4. Proper Lighting –
Too much or too little light will hamper your Azalea’s growth.
Leaf scorch, caused by too much sun, may appear as yellow or brown spots on foliage.
Common Azalea Diseases and How to Treat Them
Sometimes, no matter what instructions you read and follow or how much care you provide, your Azalea will get sick.
The most common Azalea diseases affecting these shrubs include:
|Name of Disease||Symptoms||Treatment|
|Azalea Gall||Azalea shrub turns curled in the wrong way and will have thick fleshy leaves.|
They will turn pale green to white in color.
|Affected leaves eventually turn brown and should be removed and destroyed.|
|Petal Blight||Pale or whitish spots on colored petals or rust-colored spots on white petals.|
The colored portions will quickly expand and turn the shrub soft and gooey.
|Apply a fungicide to buds as they begin to turn color.|
|Powdery Mildew||It appears as white powdery growth on the leaves and occurs most often during fall.||Diseased leaves from powdery mildew may drop prematurely. It may require fungicide spray.|
|Rust||Turns the shrub reddish to orange spore masses.|
It impacts the galls or cankers on bark and will kill the entire plant.

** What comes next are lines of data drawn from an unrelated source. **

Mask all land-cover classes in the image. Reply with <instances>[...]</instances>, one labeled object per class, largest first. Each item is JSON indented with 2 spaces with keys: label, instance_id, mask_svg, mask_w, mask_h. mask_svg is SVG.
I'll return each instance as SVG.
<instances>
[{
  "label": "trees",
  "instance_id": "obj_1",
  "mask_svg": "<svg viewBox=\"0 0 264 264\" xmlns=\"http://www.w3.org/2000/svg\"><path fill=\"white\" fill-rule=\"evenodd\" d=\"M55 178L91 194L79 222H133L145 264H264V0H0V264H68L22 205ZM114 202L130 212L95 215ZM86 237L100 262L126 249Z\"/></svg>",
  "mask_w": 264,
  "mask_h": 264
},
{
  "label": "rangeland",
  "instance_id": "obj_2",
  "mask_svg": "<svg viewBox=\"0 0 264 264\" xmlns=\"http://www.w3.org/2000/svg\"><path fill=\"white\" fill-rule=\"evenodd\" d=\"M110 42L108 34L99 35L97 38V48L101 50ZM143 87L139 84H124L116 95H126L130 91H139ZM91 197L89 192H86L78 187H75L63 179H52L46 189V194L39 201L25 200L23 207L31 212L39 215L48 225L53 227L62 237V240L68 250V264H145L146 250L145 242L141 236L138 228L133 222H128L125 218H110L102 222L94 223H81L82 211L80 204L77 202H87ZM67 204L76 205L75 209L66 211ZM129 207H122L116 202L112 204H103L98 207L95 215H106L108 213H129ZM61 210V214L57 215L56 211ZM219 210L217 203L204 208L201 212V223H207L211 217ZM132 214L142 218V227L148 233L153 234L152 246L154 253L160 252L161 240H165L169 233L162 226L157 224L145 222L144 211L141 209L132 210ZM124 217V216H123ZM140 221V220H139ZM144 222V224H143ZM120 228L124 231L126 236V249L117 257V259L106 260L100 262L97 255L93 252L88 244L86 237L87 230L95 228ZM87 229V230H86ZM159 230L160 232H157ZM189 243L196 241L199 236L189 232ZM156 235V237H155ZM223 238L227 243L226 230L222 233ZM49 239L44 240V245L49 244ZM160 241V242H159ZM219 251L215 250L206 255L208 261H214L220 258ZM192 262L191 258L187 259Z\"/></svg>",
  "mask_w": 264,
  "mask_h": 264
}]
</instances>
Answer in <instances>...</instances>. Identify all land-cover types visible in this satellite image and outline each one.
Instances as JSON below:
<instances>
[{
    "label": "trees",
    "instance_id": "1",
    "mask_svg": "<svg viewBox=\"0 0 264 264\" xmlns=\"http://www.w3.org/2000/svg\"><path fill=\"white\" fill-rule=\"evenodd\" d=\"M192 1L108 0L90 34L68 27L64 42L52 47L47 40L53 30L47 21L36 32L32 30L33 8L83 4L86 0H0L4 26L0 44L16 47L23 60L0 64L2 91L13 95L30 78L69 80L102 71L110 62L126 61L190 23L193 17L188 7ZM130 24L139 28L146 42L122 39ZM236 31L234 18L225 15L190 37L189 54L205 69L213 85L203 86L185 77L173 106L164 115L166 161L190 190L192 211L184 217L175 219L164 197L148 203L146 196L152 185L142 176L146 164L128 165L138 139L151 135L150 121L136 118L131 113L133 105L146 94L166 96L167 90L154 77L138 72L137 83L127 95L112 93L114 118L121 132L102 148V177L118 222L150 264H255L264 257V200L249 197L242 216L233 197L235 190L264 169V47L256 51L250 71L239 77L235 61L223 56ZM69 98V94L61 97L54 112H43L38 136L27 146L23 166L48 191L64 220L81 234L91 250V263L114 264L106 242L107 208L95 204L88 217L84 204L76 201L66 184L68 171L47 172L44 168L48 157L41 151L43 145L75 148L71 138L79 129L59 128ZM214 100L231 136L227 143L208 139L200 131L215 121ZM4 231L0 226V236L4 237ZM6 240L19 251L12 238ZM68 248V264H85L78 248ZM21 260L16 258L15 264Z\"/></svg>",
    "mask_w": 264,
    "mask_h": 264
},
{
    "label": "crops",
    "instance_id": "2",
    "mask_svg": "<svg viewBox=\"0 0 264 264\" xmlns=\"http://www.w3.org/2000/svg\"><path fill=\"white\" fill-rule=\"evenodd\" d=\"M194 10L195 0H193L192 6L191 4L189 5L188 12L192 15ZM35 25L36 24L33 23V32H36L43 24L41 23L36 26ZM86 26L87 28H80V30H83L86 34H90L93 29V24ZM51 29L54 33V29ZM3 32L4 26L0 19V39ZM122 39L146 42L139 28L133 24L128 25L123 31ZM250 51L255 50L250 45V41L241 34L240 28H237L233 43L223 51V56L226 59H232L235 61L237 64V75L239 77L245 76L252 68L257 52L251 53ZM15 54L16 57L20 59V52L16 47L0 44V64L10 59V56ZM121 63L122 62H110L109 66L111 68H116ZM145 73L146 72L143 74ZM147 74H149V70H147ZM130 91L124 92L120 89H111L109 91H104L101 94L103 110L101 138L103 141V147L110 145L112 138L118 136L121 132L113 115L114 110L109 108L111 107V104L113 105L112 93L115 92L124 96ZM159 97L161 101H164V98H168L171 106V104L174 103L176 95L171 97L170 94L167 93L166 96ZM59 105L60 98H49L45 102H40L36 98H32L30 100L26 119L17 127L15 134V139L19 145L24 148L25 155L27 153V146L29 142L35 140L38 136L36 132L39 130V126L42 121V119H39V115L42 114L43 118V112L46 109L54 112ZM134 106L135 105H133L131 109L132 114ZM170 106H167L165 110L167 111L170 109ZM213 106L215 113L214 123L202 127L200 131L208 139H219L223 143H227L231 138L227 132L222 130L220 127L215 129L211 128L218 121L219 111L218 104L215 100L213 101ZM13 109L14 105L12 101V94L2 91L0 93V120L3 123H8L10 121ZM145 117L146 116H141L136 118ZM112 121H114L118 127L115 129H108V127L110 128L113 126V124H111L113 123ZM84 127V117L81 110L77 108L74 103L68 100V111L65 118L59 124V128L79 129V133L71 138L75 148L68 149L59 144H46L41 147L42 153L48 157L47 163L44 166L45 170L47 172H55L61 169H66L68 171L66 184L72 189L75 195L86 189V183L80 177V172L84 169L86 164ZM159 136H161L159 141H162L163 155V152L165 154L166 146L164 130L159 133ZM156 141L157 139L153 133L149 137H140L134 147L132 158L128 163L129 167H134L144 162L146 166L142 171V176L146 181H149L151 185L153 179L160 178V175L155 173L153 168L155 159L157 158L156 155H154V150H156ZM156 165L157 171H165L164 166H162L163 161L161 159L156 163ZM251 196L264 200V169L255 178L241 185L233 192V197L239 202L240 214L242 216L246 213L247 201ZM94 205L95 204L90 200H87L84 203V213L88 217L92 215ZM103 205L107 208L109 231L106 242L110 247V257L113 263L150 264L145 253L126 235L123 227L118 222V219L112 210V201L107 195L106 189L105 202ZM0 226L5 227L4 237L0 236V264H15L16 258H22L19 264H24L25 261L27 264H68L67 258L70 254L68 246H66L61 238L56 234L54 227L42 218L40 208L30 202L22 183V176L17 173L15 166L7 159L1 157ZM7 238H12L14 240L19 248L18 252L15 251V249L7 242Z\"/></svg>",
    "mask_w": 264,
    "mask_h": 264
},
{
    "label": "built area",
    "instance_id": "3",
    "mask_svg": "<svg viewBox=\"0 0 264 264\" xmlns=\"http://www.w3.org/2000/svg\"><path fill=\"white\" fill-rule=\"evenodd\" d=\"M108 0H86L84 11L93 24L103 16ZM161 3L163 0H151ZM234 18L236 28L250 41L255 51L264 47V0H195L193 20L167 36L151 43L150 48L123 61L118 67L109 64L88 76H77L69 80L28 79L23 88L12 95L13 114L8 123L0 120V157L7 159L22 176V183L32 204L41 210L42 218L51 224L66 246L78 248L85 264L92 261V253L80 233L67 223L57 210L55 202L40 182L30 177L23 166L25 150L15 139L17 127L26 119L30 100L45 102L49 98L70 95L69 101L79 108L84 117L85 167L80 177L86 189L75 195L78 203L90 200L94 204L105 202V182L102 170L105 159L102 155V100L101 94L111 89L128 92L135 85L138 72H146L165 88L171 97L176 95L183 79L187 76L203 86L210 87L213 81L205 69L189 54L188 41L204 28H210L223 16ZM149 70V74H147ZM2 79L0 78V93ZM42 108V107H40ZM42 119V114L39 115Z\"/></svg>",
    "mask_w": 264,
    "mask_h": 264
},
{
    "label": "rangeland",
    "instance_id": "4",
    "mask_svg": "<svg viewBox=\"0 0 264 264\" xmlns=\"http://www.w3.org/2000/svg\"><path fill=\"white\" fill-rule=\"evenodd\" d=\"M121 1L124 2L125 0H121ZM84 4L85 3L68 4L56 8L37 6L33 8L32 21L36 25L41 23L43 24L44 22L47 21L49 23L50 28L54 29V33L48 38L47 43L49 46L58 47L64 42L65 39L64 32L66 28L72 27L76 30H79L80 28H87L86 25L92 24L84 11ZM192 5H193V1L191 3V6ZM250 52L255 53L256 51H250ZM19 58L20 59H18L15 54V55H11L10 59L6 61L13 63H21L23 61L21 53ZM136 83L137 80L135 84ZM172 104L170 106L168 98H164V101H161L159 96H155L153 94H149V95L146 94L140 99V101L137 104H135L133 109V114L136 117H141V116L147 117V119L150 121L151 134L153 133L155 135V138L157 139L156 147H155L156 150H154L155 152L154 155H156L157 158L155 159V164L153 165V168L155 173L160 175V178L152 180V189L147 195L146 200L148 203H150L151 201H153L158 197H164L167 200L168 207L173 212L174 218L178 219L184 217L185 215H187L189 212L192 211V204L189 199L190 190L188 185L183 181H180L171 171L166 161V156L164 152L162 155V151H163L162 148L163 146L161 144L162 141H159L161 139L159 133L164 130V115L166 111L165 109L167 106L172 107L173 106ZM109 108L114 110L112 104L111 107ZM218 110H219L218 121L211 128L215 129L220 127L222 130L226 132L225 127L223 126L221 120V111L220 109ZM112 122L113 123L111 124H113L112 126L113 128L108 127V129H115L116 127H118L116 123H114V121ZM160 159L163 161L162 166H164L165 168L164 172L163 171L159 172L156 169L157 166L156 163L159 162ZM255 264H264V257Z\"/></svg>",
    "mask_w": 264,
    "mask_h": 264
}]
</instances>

|Prune and dispose of infected leaves and shoots immediately.|
|Twig Blight||May cause wilting and defoliation on one or more branches with a reddish-brown discoloration under the bark.||Control with pruning and disposal of diseased branches, making cuts a few inches (8 cm.) below discoloration.|
Azaleas are widely celebrated and anticipated in the spring garden. Their vibrant existence can brighten up any cold day.
A little bit of early effort will result in the most colorful spring displays right in your garden! It’s surely worth the wait and effort.